Here's a whole paper, complete with citations:

https://arxiv.org/pdf/2212.03860.pdf

> These models do not contain copies. One way to describe the data is they contain a statistical breakdown of the artwork, which is substantially different from a JPEG -> PNG conversion you mention.

I don't understand the distinction you're making. What legally separates a "statistical breakdown" representation from a zip file representation, JPEG representation, PNG representation?

As I anticipated, you are referencing research that does not show exact copies being generated by Stable Diffusion. Do "semantically equivalent" images infringe on copyright? I would argue that they do not. We will see how this plays out in court.

Food for thought: if I write instructions for generating an SVG of a black square, does my program contain copyrighted material (Malevich's Black Square)? You and I could argue about that, but you will probably quote more research that disproves your own point. So let's skip that.

> As I anticipated, you are referencing research that does not show exact copies being generated by Stable Diffusion. Do "semantically equivalent" images infringe on copyright? I would argue that they do not. We will see how this plays out in court.
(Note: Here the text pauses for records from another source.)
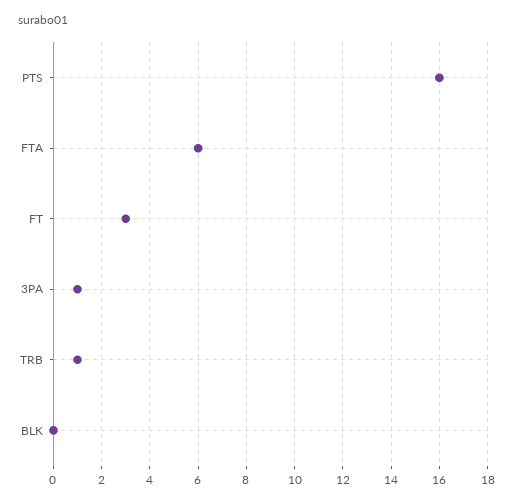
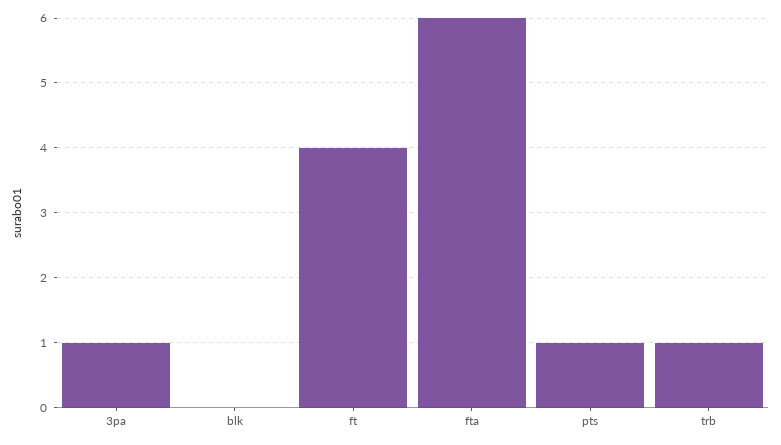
  {
-   "PTS": 16,
+   "PTS": 1,
    "FTA": 6,
-   "FT": 3,
+   "FT": 4,
    "3PA": 1,
    "TRB": 1,
    "BLK": 0
  }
If you're convinced that a photo of Mickey Mouse with slightly larger ears, or slightly reddish pants isn't copyright infringement, then sure, neither is any of this stuff. It would also mean that republishing copyrighted images with lossy compression algorithm (IE, JPEGs) would also not violate copyright.

I would suggest looking at the actual laws around copyright instead of relying on what you feel copyright should be.

> If you're convinced that a photo of Mickey Mouse with slightly larger ears, or slightly reddish pants isn't copyright infringement, then sure, neither is any of this stuff.

Isn't this already well-established? For example, this image, used in The Simpsons:

https://static.simpsonswiki.com/images/d/d4/Mickey_Mouse.png

is clearly Mickey Mouse in intent, but not in a copyright infringing way.

To be clear, I'm not saying that you can't create Mickey Mouse images that are transformative (or that Disney might not bother suing over; I think there'd be a lawsuit if the Simpsons tried making a commercial film following the adventures of their rendition of Mickey Mouse).

Also, that usage of Mickey Mouse might be copyright infringing, but fall under fair use (probably parody), which is a specific defense of copyright infringement (similar to "self defense").

What I am saying is that:

1) If your model returns images which look near-identical to your training data, then any copyright infringement that applies to the training image will also apply to your image.

2) If your model can consistently return copyrighted imagery, there's little difference between explicitly sharing those images (with a password) and implicitly sharing them (via a model + prompt).

Amazing. It’s so obvious I wonder why billion dollar corporations didn’t figure out the legal implications of these models yet. Do you have an email address I could pass on to OpenAI?